(Stored data)
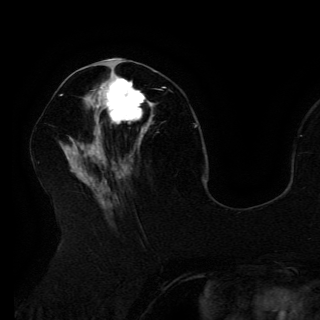
Breast MRI (dynamic contrast-enhanced), one axial slice. Slice 58 of 150 in the series (ordered by position). Cropped to one breast. Dynamic contrast-enhanced series, time point 2 of 6 at this slice position (early post-contrast). 3 T. TE 4.2 ms, TR 7.9 ms. 320 × 320 image matrix. Female patient.
Annotated regions visible in this slice (semi-automatic segmentation, software-assisted and operator-edited):
- enhancing-tissue mask used for the functional tumour volume (all voxels passing the contrast-enhancement thresholds inside the analysis volume; usually the tumour): bounding box (x1, y1, x2, y2) in pixels: (96, 72, 152, 133)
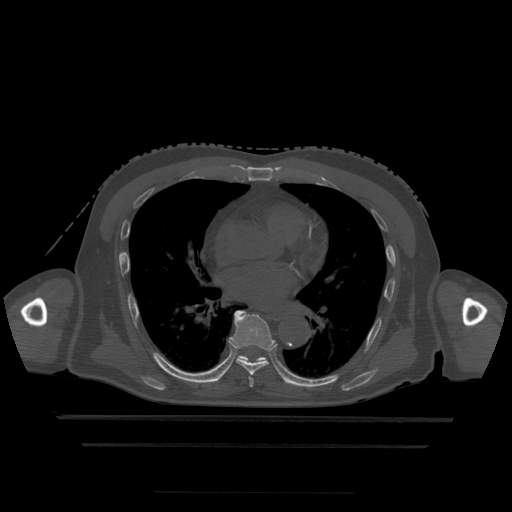
CT including the spine, one axial slice; position 295 of 522 along the scan axis; bone window (W 1800 / L 400 HU); 1.25 mm slice thickness; 512 × 512 image matrix, field of view 436 × 436 mm. Patient age 68 years. Case-level facts recorded for this patient, not image findings: primary cancer: urothelial.
Structures marked on this image (semi-automatically segmented with operator editing):
- T6 vertebra: box from (x=249, y=378) to (x=254, y=388) px
- T7 vertebra: (x=230, y=311)–(x=276, y=376)
- T8 vertebra: (x=237, y=356)–(x=267, y=363)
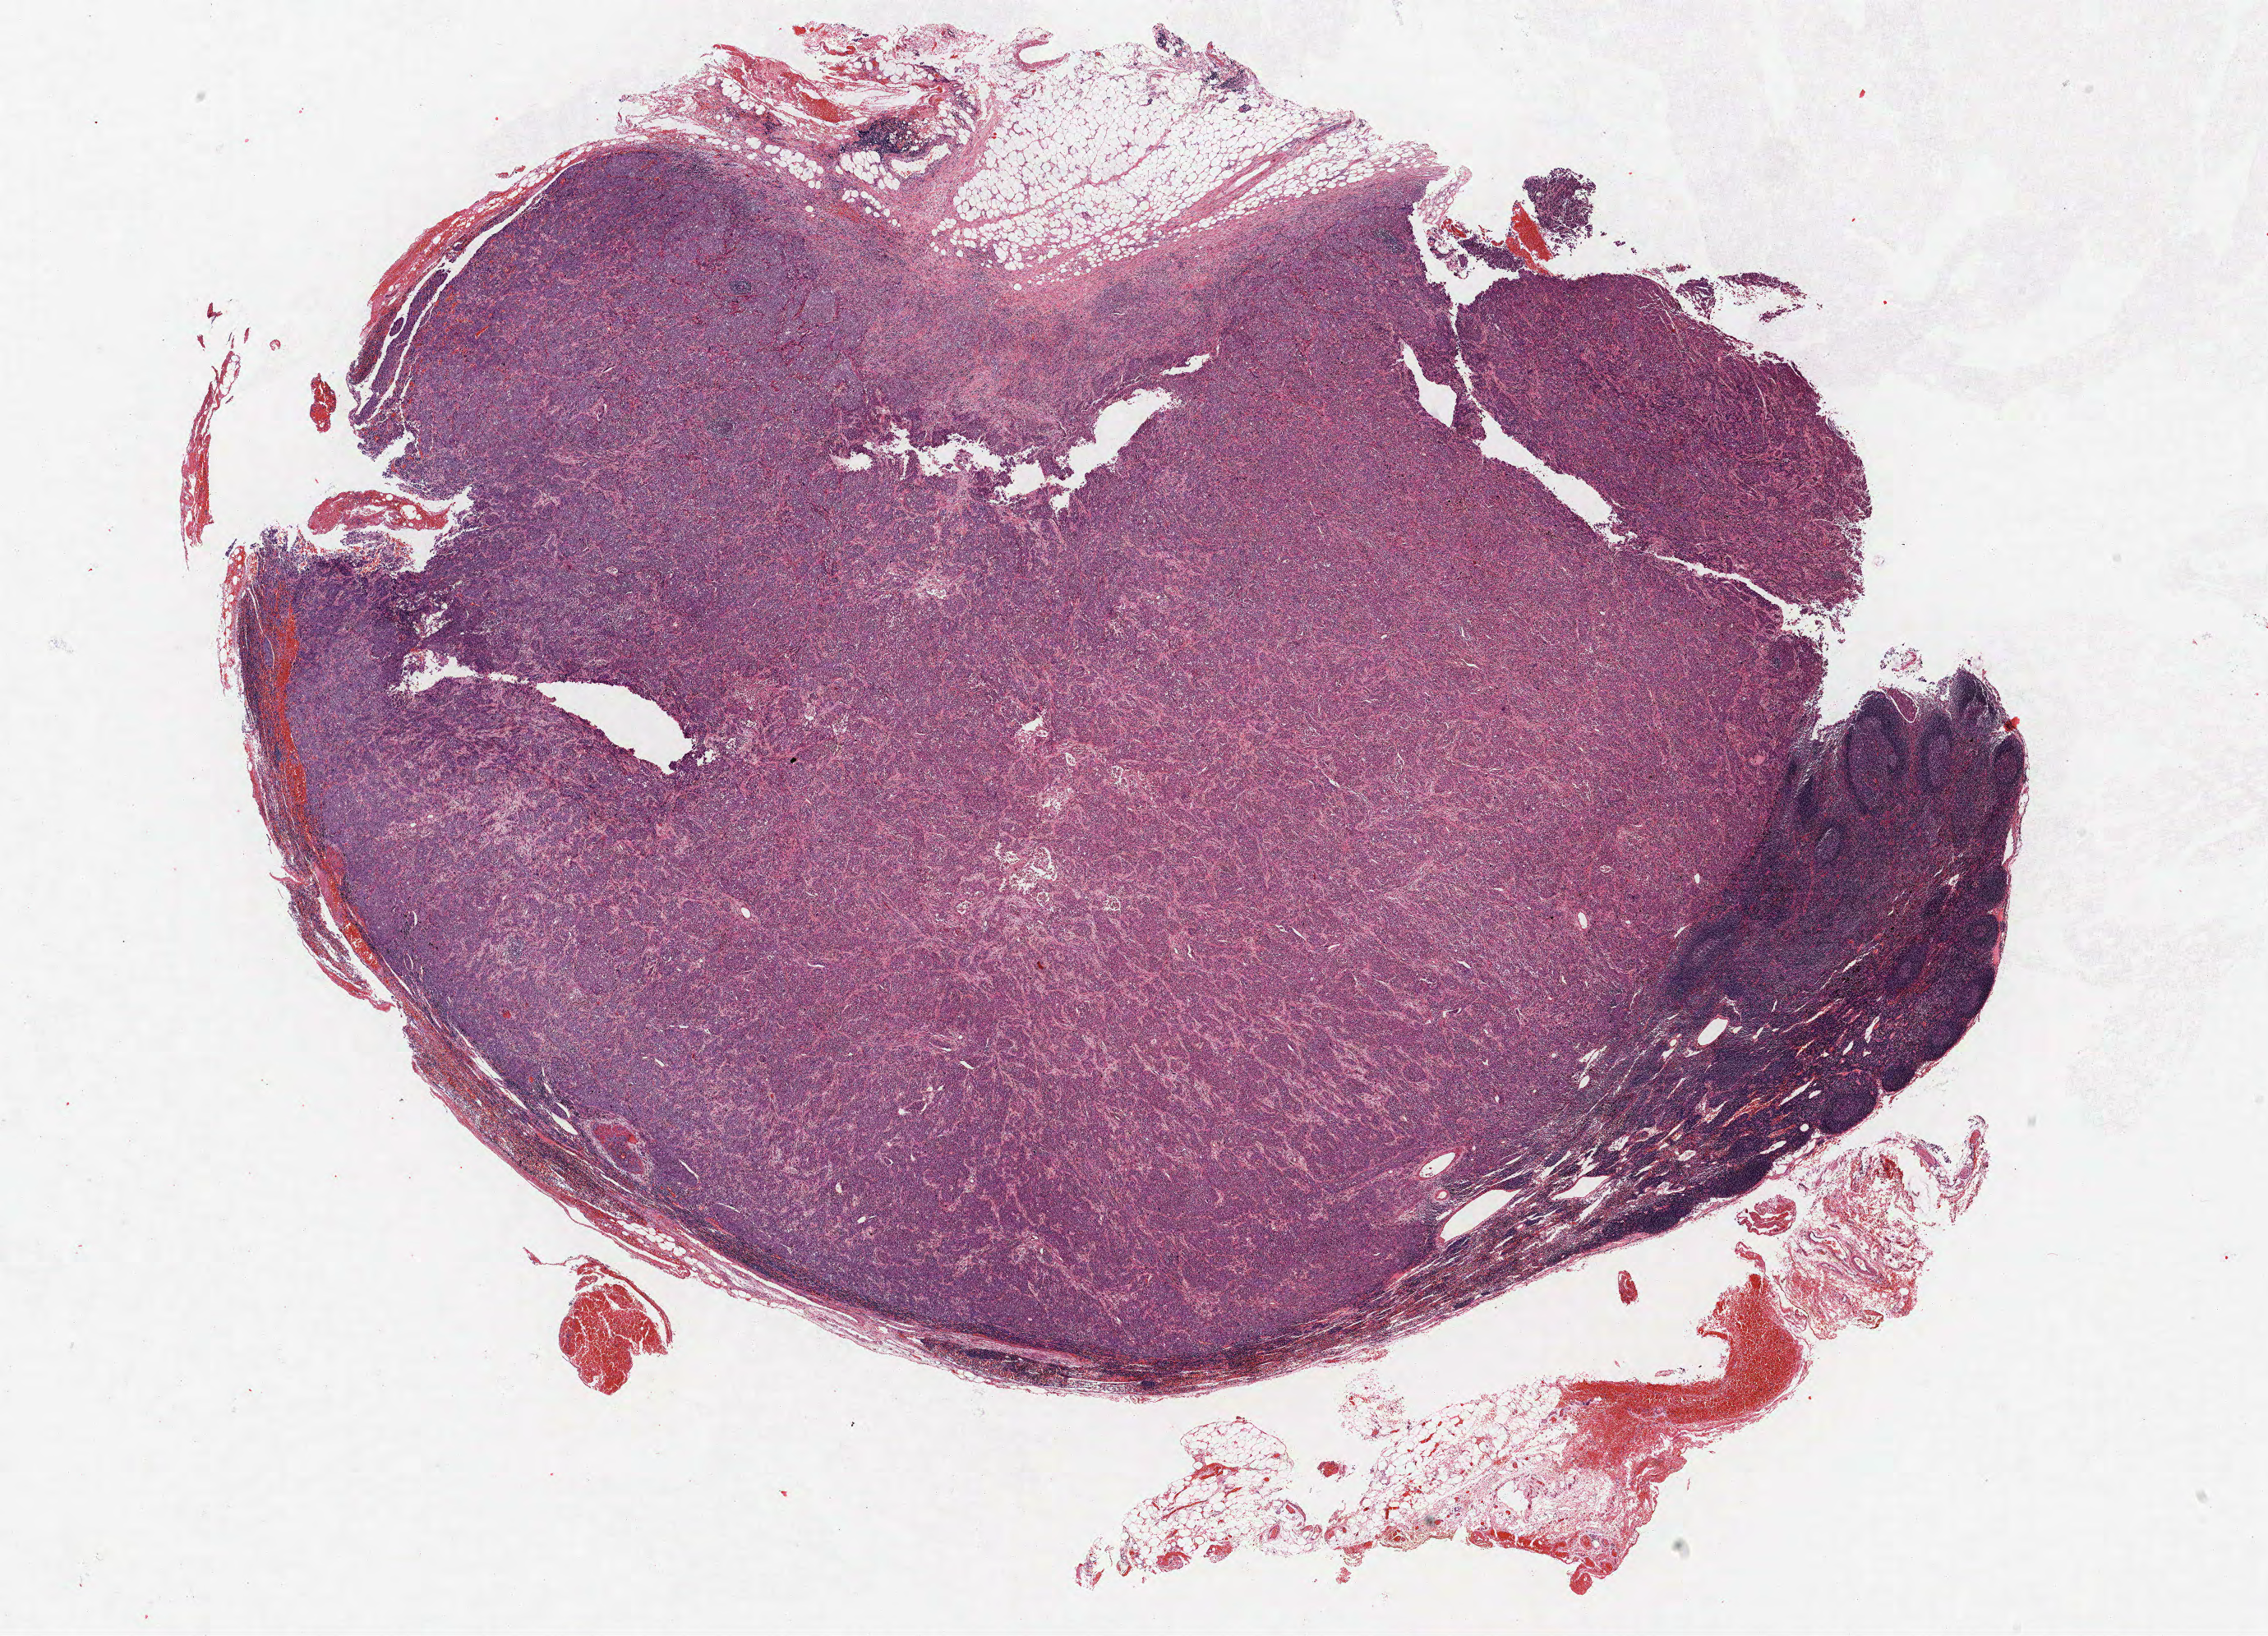
Whole-slide histology image, Hematoxylin and eosin (H&E) stained, shown as a low-resolution overview of the whole scanned area (about 22.1 x 15.9 mm, acquisition: 40x scan), formalin-fixed paraffin-embedded (FFPE) section, lung. Male, age 60 at enrolment. Former smoker at enrolment. Grade: poorly differentiated (G3).
Tumour size (pathology): 35 mm. Primary tumour location (clinical record): right lower lobe. Participant's lung-cancer diagnosis: Adenocarcinoma, NOS. Stage (AJCC 6th edition): IIB.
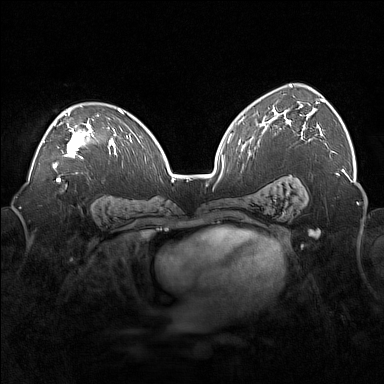
Breast MRI (dynamic contrast-enhanced), one axial slice; position 106 of 160 along the scan axis; dynamic contrast-enhanced series, time point 2 of 7 at this slice position (early post-contrast); 1.5 T; TE 1.8 ms, TR 5 ms; 1 mm slice thickness; 384 × 384 image matrix, field of view 360 × 360 mm. Female patient.
Outlined on this slice (semi-automatically segmented with operator editing):
- enhancing-tissue mask used for the functional tumour volume (all voxels passing the contrast-enhancement thresholds inside the analysis volume; usually the tumour): box from (x=43, y=110) to (x=99, y=169) px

**WHAT IS NEEDED**
Given the data above, transcribe exactly the lines from the one containing "- T6 vertebra: box" down to the one containing "- T8 vertebra: (x=237, y=356)–(x=267, y=363)", and no others.

**ANSWER BOX**
- T6 vertebra: box from (x=249, y=378) to (x=254, y=388) px
- T7 vertebra: (x=230, y=311)–(x=276, y=376)
- T8 vertebra: (x=237, y=356)–(x=267, y=363)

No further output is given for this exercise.